Critique parue en janvier 2019 dans Bifrost n° 93

Beth Raven, professeur de lettres en congé maladie longue durée, car déçu de l’enseignement comme des élèves, en profite pour tenir un journal où il déverse son acrimonie. Plus exactement un roblog : grâce à un implant iCortex, ce qu’il pense est instantanément publié sur les réseaux. Aussitôt lu et commenté, le succès rapide de ses billets interfère avec sa vie au quotidien, passablement bouleversée à la suite d’évènements de plus en plus rocambolesques.

Nous sommes dans un de ces univers délirants, surréalistes, que Curval affectionne : pour avoir sauvé un homme traîné à l’arrière d’une Cadillac, Beth et son ami de plus que longue date (ils étaient voisins dans une banque du sperme) se trouvent mêlés à une affaire dans le milieu de l’art qui les entraîne jusqu’à Venise, lors de la biennale d’art contemporain.

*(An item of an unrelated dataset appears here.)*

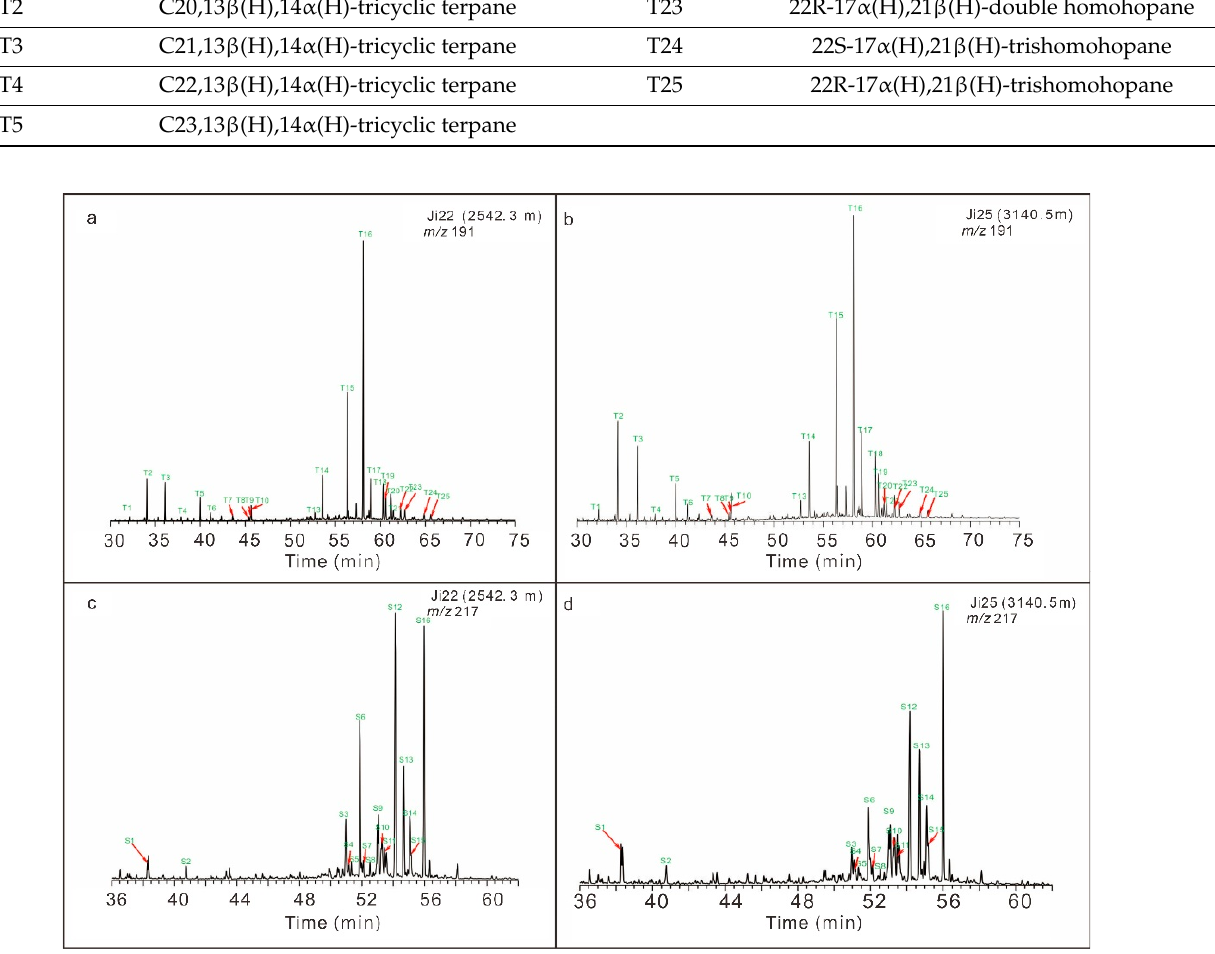
Figure 3. Gas chromatography–mass spectroscopy (GC–MS) spectra of the biomarkers of the ( a , b ) terpanes ( m / z 191) and ( c , d ) steranes ( m / z 217) in the P 2 l source rocks in the Jimsar Depression (the compounds corresponding to all of the labels are shown in Table 2).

En effet, la victime est un collectionneur, Holm, puni pour avoir mis en vente des œuvres de Festen, plasticien, concepteur d’un bloody art, qui démembre, écorche et recompose des humains consentants en « concepts morphologiques interactifs » incarnant les tares du genre humain. Cet artiste cupide et narcissique a ainsi réalisé sept sculptures qui relèvent d’un « art terroriste » destiné à plonger le spectateur dans la terreur si elles sont exposées simultanément.

Parallèlement, un vieil ami de Beth, Kevin Duchâtel, réapparaît pour se venger du vol d’un tableau de grande valeur : il enlève sa femme, Irène, une psychiatre qui devient sa maîtresse. C’est aussi pour la retrouver que le narrateur se rend à Venise. Tous deux tentaient à l’époque d’inventer un état intermédiaire entre le réel et l’imaginaire, l’aréel, visant à faire apparaître ce qui n’existe pas.

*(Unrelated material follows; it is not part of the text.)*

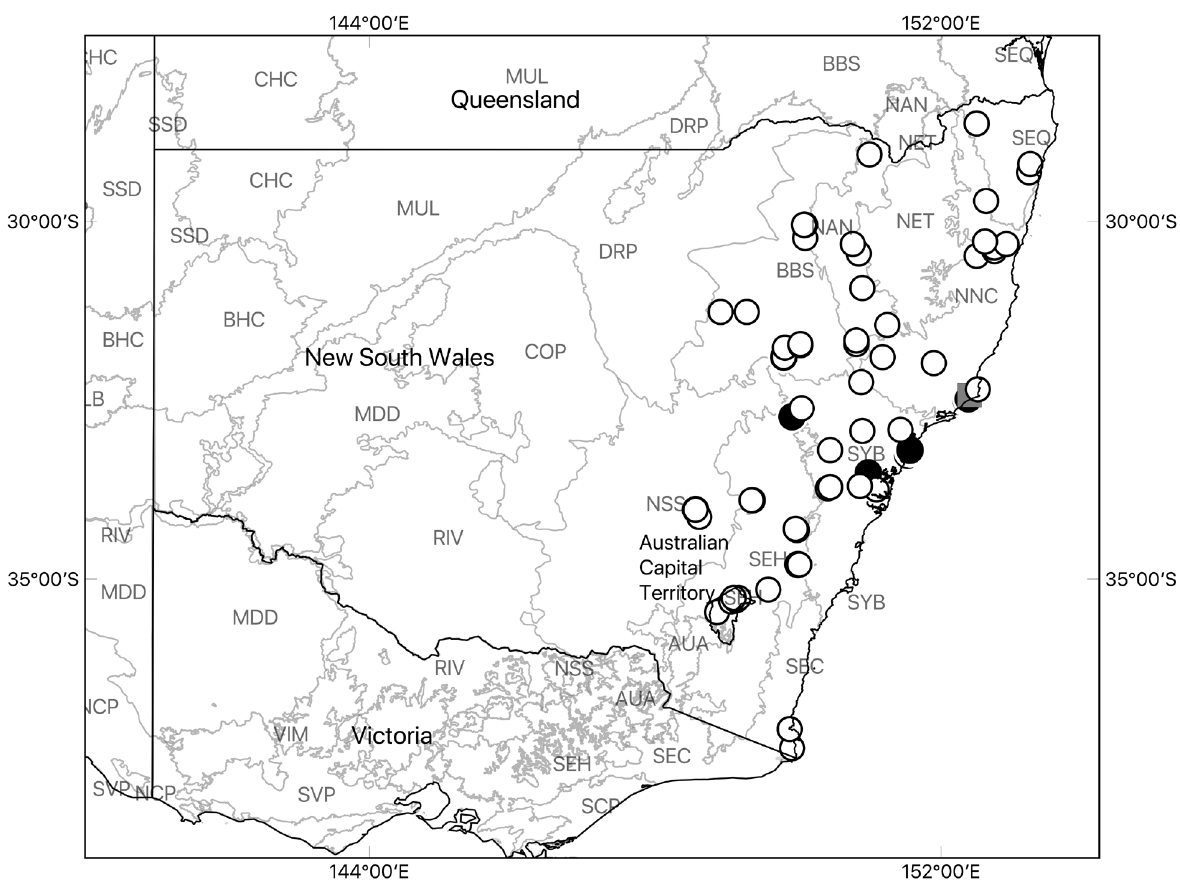
Figure 34. Distribution records of Artoria munmorah sp. n. (full circles), A. myallensis sp. n. (grey square) and A. quadrata Fra- menau, 2002 (open circles) in NSW and ACT. IBRA bioregions with spider records: AUA – Australian Alps; BBS – Brigalow Belt South; NAN – Nandewar; NET – New England Tablelands; NNC – NSW North Coast; NSS – NSW South Western Slopes; SEQ – South East Queensland; SEH – South Eastern Highlands; SEC – South East Corner; SYB – Sydney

L’action est encore compliquée par le fait que la relation en temps réel des péripéties diffère de la réalité : il semble que Beth perd la boule, ou encore que son blog est piraté par des individus qui s’ingénient à réécrire son journal. Quoiqu’il en soit, le récit s’imbrique dans le réel et interfère avec lui, au point que le narrateur – et le lecteur avec lui — perd ses repères.

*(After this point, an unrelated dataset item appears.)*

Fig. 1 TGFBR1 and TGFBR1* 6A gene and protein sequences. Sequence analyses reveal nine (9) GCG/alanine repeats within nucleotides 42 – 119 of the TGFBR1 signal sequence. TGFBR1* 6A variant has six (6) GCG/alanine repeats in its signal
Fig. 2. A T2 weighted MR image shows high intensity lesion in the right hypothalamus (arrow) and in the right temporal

On pourrait relever un lien de parenté avec le dernier roman de Christopher Priest paru simultanément, Conséquences d’une disparition, Philippe Curval affirmant à son tour que « les matheux ont montré que le réel se compose d’une succession d’imaginaires aléatoires  ». Il distingue pour sa part trois états de la réalité : le plausible, le possible, le probable, qui dépendent des interprétations de tout un chacun. L’objectivité n’est qu’un consensus pour maintenir un semblant de cohésion, mais « le fait que chacun soit immergé dans sa propre pensée créait sans doute des interstices dans le réel ».

Et quelles plus grandes divergences d’interprétation peut-on éprouver, sinon devant une œuvre d’art ? Féroce critique de l’art contemporain, qui ressemble de plus en plus à une gesticulation à la recherche du happening et du spectacle remarquables parce qu’extrêmes, Philippe Curval sait capter comme personne l’air du temps, les nouveaux usages qu’il brocarde avec ironie, se contentant d’enregistrer le changement sans s’attarder. Ainsi, l’aphorisme de Descartes adapté aux réseaux sociaux devient : « Je pense, donc je suis suivi. » Le roblog est également l’occasion de faire preuve d’une belle inventivité dans le langage, tordu, déstructuré, perpétuellement renouvelé, juste reflet d’une société survoltée. Celle-ci est à l’image de cette danse des années 20, le Black bottom, au rythme endiablé, sautillant, où se désarticulent les membres dans une frénésie syncopée. Après plus de soixante ans d’une carrière parsemée de chefs-d’œuvre, Philippe Curval continue de faire preuve d’une belle énergie.